→ **Exercise aim**: Using the records below, write out only the lines from the line containing "480 298 12.62" up to and including the line containing "175 298 777", exactly, with no pictures.

Dataset entries:
------------------------------------------------------------

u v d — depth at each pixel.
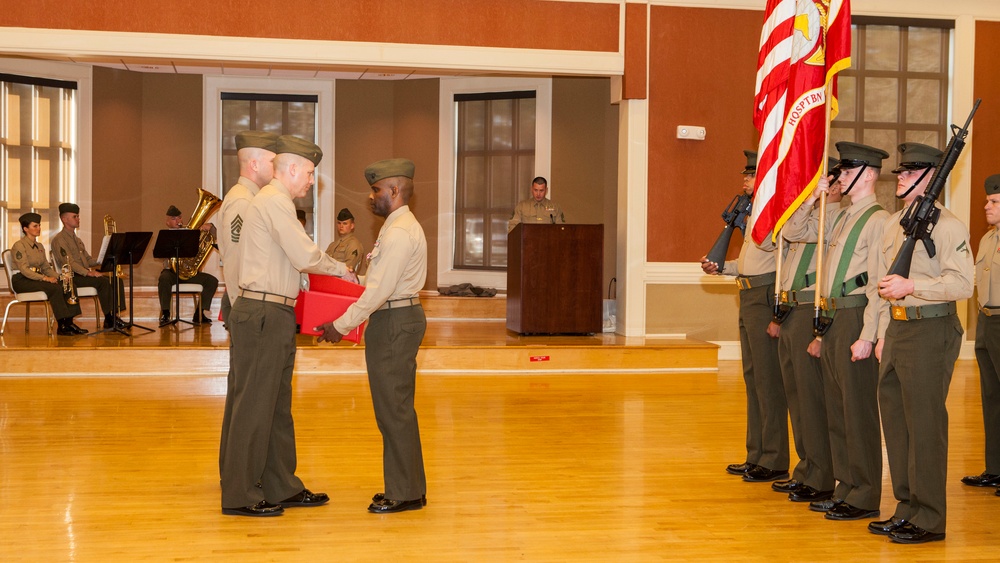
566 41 8.51
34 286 8.33
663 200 8.71
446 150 10.98
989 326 4.38
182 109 10.94
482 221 10.98
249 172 4.07
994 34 9.00
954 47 8.98
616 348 7.96
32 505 3.90
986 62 9.00
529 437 5.36
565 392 6.92
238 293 3.88
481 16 8.37
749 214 4.62
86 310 10.16
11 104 10.10
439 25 8.30
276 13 8.05
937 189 3.42
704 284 8.79
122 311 9.47
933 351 3.49
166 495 4.07
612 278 10.55
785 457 4.45
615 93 8.82
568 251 8.53
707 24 8.70
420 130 11.05
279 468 3.90
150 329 8.71
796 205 4.06
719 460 4.87
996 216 4.37
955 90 8.98
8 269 8.47
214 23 7.97
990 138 9.02
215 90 10.99
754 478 4.43
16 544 3.39
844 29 4.09
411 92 11.06
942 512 3.53
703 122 8.73
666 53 8.66
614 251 10.54
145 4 7.86
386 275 3.67
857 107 8.95
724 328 8.84
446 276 11.05
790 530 3.66
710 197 8.77
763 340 4.43
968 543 3.51
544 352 7.86
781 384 4.43
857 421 3.79
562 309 8.55
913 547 3.46
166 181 10.91
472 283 10.94
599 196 10.56
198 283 9.55
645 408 6.32
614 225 10.53
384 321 3.79
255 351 3.72
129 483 4.26
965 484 4.43
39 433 5.29
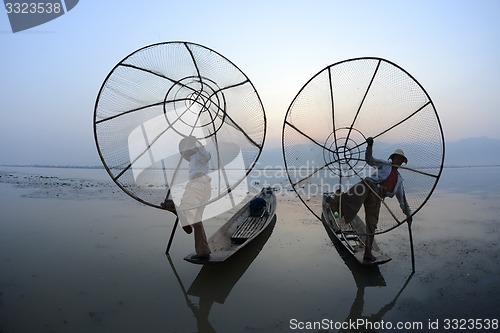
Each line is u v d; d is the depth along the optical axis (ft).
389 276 14.84
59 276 14.93
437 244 19.19
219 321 11.16
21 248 18.99
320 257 17.43
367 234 15.79
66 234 21.84
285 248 18.95
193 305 12.29
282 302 12.49
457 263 16.25
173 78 16.81
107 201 35.14
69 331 10.50
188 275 15.11
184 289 13.66
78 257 17.44
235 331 10.57
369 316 11.45
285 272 15.43
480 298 12.62
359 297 12.85
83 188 47.50
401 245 19.08
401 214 16.81
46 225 24.35
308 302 12.50
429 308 11.94
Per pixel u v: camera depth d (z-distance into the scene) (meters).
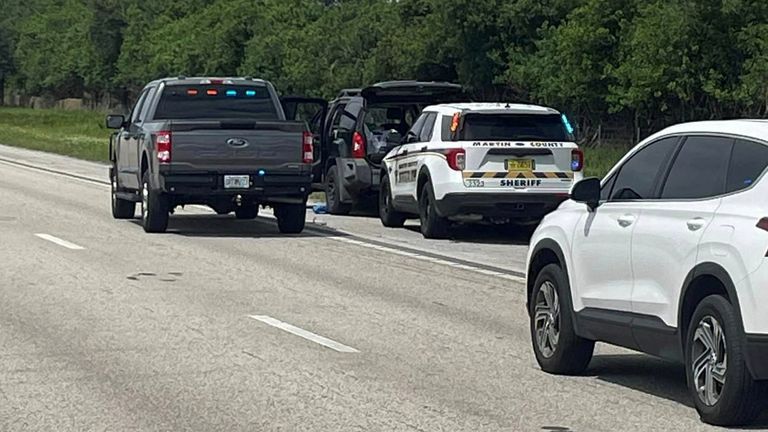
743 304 20.67
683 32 115.12
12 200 70.50
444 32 151.88
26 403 23.08
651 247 23.30
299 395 23.97
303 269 43.41
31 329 30.81
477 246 51.97
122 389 24.31
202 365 26.72
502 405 23.39
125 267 42.84
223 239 52.78
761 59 110.12
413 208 56.31
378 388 24.72
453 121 52.38
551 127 52.34
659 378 26.25
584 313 25.42
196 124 51.91
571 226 26.11
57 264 43.28
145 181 54.31
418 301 36.62
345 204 64.62
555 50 134.62
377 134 63.09
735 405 21.09
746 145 21.98
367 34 179.75
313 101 66.69
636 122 128.00
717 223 21.61
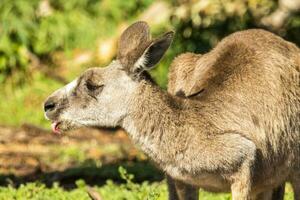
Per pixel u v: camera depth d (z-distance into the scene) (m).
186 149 11.65
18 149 19.41
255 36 12.39
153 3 22.39
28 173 17.52
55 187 14.62
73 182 16.64
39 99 22.30
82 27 23.41
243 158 11.51
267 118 11.88
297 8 21.14
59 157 18.84
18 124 21.45
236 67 12.09
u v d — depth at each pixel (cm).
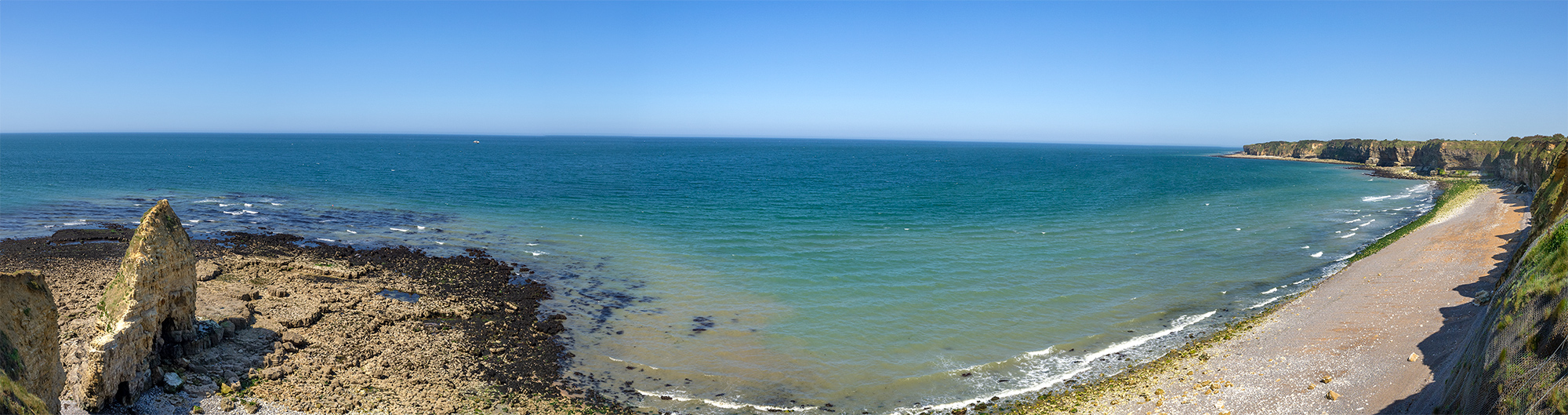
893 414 2458
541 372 2780
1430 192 10062
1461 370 2008
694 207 7594
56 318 2011
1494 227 5009
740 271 4428
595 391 2617
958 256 4919
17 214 6109
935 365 2886
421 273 4266
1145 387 2591
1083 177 13650
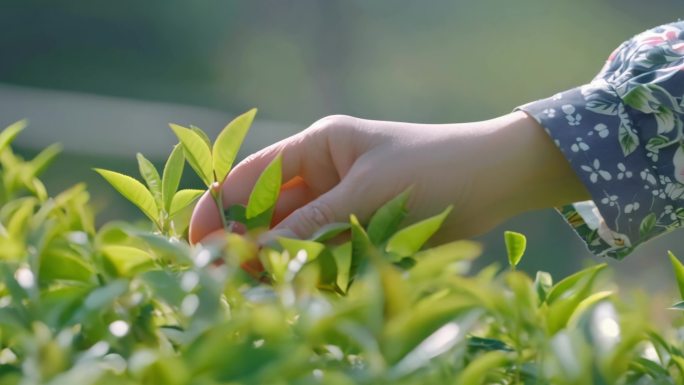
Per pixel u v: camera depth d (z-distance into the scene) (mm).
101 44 9312
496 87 9695
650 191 1073
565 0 9789
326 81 9641
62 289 781
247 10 9602
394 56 9703
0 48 9094
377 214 923
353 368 753
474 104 9695
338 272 875
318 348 785
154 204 973
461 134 1071
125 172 6699
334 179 1088
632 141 1072
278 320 746
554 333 831
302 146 1074
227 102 9523
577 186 1103
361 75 9711
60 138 6621
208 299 768
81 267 813
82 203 904
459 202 1067
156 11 9383
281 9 9656
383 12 9711
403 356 750
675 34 1100
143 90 9375
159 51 9414
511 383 797
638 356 823
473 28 9734
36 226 842
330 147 1067
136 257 811
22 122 987
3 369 759
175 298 777
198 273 773
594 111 1080
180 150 978
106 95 9273
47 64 9188
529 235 7312
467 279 794
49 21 9195
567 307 834
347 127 1065
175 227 1015
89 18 9258
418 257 896
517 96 9703
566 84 9727
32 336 748
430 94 9711
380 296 759
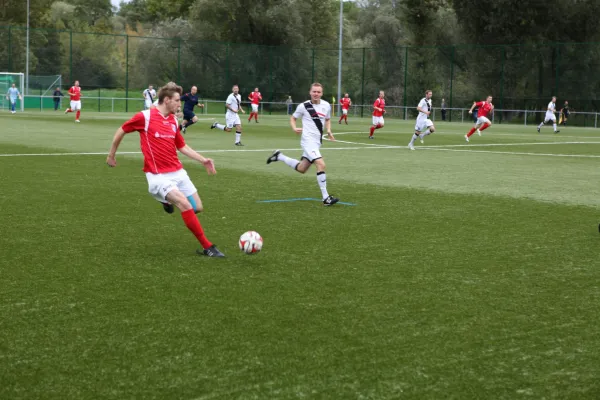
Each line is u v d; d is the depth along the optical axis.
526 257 6.83
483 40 48.31
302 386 3.74
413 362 4.09
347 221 8.70
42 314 4.87
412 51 47.88
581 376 3.93
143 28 87.44
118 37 46.59
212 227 8.15
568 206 10.17
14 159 15.26
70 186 11.26
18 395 3.61
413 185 12.38
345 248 7.13
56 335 4.46
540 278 6.04
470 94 45.09
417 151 20.47
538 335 4.59
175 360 4.07
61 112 42.97
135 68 46.94
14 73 42.12
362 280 5.89
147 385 3.73
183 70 47.59
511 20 46.19
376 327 4.70
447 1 49.72
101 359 4.08
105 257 6.57
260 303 5.20
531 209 9.84
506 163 16.94
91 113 42.88
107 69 46.09
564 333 4.63
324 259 6.63
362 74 49.00
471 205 10.15
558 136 30.23
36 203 9.56
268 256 6.73
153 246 7.08
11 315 4.84
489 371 3.98
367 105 49.50
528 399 3.63
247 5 56.69
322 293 5.48
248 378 3.83
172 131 6.83
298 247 7.15
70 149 18.08
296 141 23.61
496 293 5.56
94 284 5.64
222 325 4.69
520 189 12.02
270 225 8.35
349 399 3.60
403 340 4.45
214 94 48.12
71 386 3.72
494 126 39.69
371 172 14.45
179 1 67.19
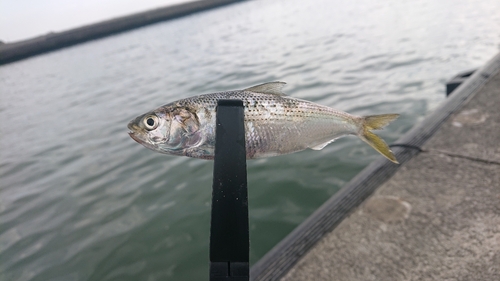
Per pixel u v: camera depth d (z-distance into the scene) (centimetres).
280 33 2008
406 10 1911
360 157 530
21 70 3161
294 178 505
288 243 267
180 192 525
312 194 462
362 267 234
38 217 531
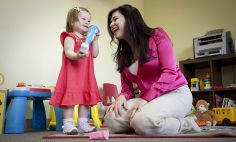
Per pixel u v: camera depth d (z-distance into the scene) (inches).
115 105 47.7
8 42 80.4
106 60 111.7
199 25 120.1
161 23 133.5
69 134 48.2
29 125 81.1
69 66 53.7
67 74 53.2
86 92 54.8
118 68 50.3
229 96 104.8
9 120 61.9
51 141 37.2
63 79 53.4
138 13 45.9
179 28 126.6
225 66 109.3
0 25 79.2
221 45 100.2
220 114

------------------------------------------------------------

→ **Final answer**:
480 298 12.62
359 297 12.85
83 188 47.50
401 245 19.08
401 214 16.81
46 225 24.35
308 302 12.50
429 308 11.94
Per pixel u v: camera depth d (z-distance into the scene) (meters).
743 304 20.67
683 32 115.12
12 200 70.50
444 32 151.88
26 403 23.08
651 247 23.30
299 395 23.97
303 269 43.41
31 329 30.81
477 246 51.97
122 389 24.31
202 365 26.72
502 405 23.39
125 267 42.84
223 239 52.78
761 59 110.12
413 208 56.31
378 388 24.72
453 121 52.38
551 127 52.34
659 378 26.25
584 313 25.42
196 124 51.91
571 226 26.11
57 264 43.28
145 181 54.31
418 301 36.62
345 204 64.62
555 50 134.62
377 134 63.09
735 405 21.09
746 145 21.98
367 34 179.75
313 101 66.69
636 122 128.00
717 223 21.61
Per pixel u v: camera depth d (z-distance into the scene) (m).
186 149 11.65
18 149 19.41
255 36 12.39
153 3 22.39
28 173 17.52
55 187 14.62
73 182 16.64
39 99 22.30
82 27 23.41
243 158 11.51
267 118 11.88
297 8 21.14
59 157 18.84
18 124 21.45
236 67 12.09
u v d — depth at each pixel (cm).
893 414 2458
541 372 2780
1430 192 10062
1461 370 2008
694 207 7594
56 318 2011
1494 227 5009
740 271 4428
595 391 2617
958 256 4919
17 214 6109
935 365 2886
421 273 4266
1145 387 2591
1083 177 13650
Per pixel u v: camera depth d (z-distance into the scene) (mm).
101 44 9312
496 87 9695
650 191 1073
565 0 9789
326 81 9641
62 289 781
247 10 9602
394 56 9703
0 48 9094
377 214 923
353 368 753
474 104 9695
338 272 875
318 348 785
154 204 973
461 134 1071
125 172 6699
334 179 1088
632 141 1072
278 320 746
554 333 831
302 146 1074
227 102 9523
577 186 1103
361 75 9711
60 138 6621
208 299 768
81 267 813
82 203 904
459 202 1067
156 11 9383
281 9 9656
383 12 9711
403 356 750
675 34 1100
143 90 9375
159 51 9414
511 383 797
638 356 823
473 28 9734
36 226 842
330 147 1067
136 257 811
22 122 987
3 369 759
175 298 777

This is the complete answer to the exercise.